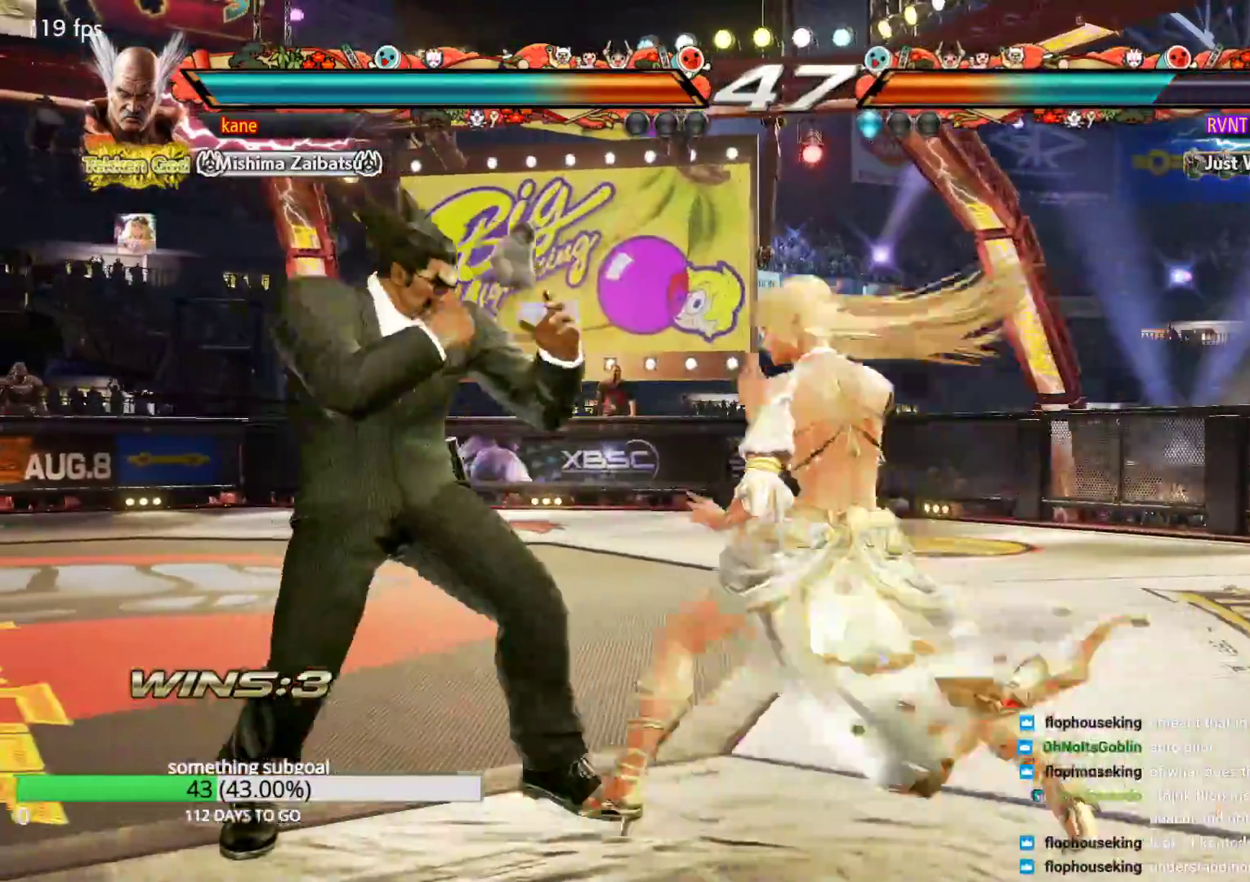
{"buttons": [], "left_stick": "left", "events": [[150, "left_stick", "center"], [233, "left_stick", "left"]]}
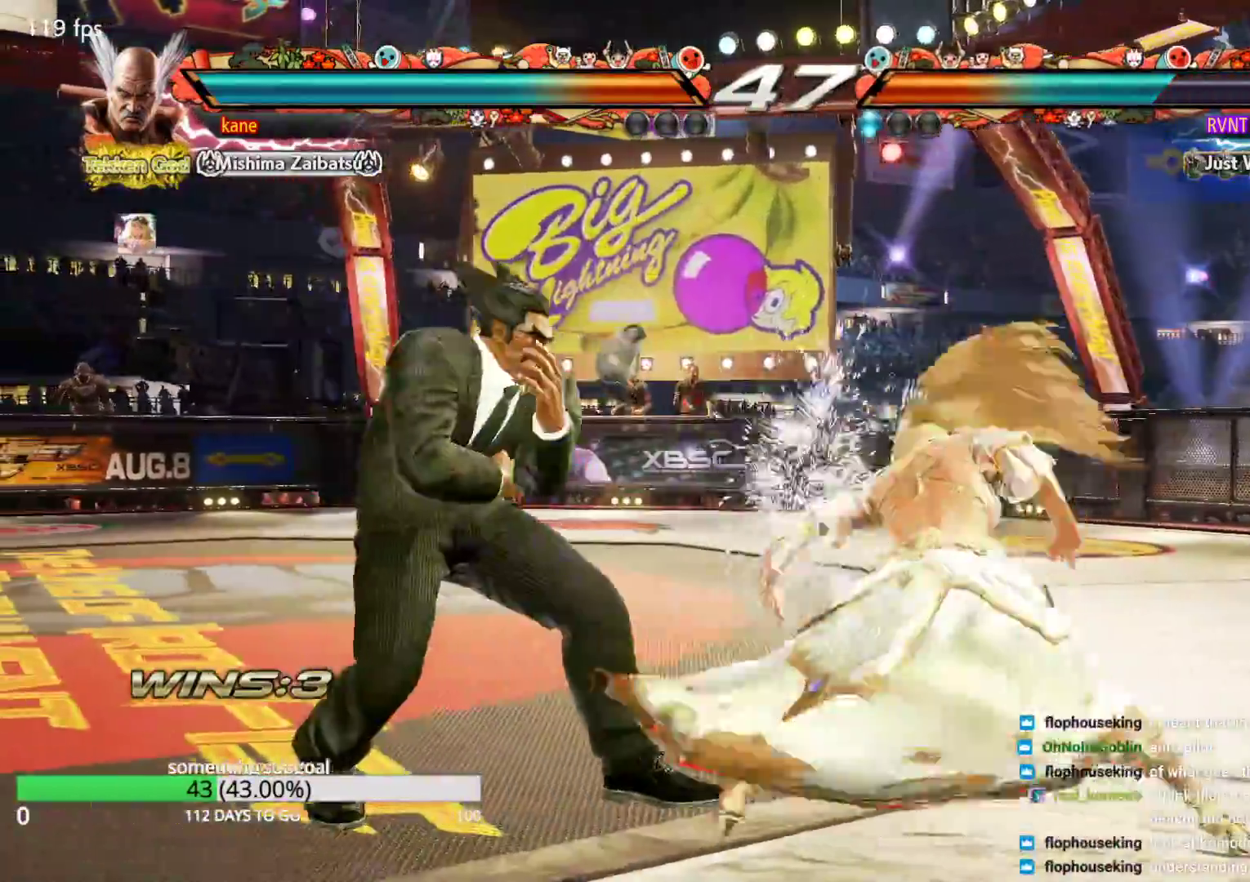
{"buttons": [], "left_stick": "center", "events": [[133, "left_stick", "center"], [200, "left_stick", "right"], [250, "left_stick", "down"], [383, "left_stick", "center"]]}
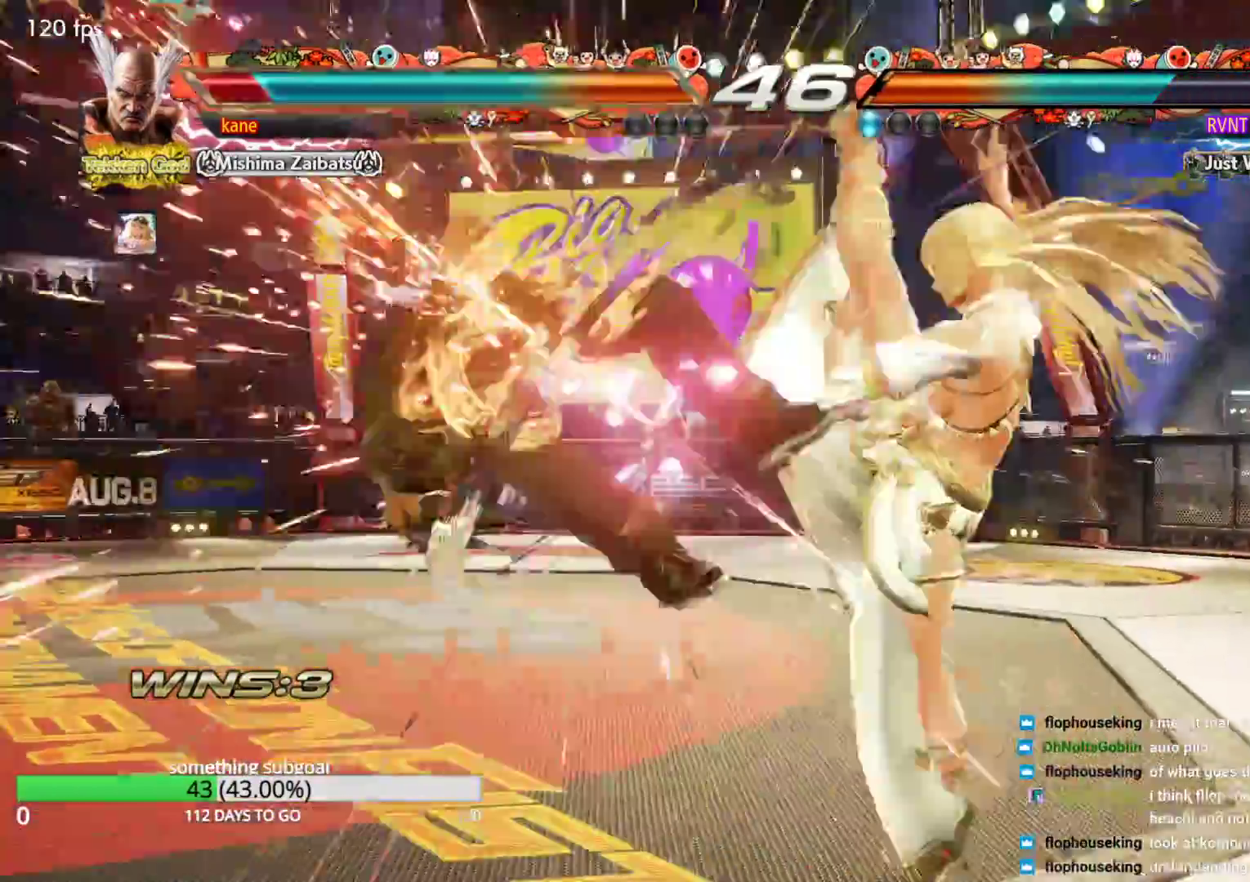
{"buttons": ["CROSS"], "left_stick": "center", "events": [[450, "CROSS", "down"]]}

——————————

PROBLEM REQUIREMENTS
Return the data above in its exact wording, with none of the pictures.

RESPONSE TO THIS EXERCISE
{"buttons": [], "left_stick": "left", "events": [[150, "left_stick", "center"], [233, "left_stick", "left"]]}
{"buttons": [], "left_stick": "center", "events": [[133, "left_stick", "center"], [200, "left_stick", "right"], [250, "left_stick", "down"], [383, "left_stick", "center"]]}
{"buttons": ["CROSS"], "left_stick": "center", "events": [[450, "CROSS", "down"]]}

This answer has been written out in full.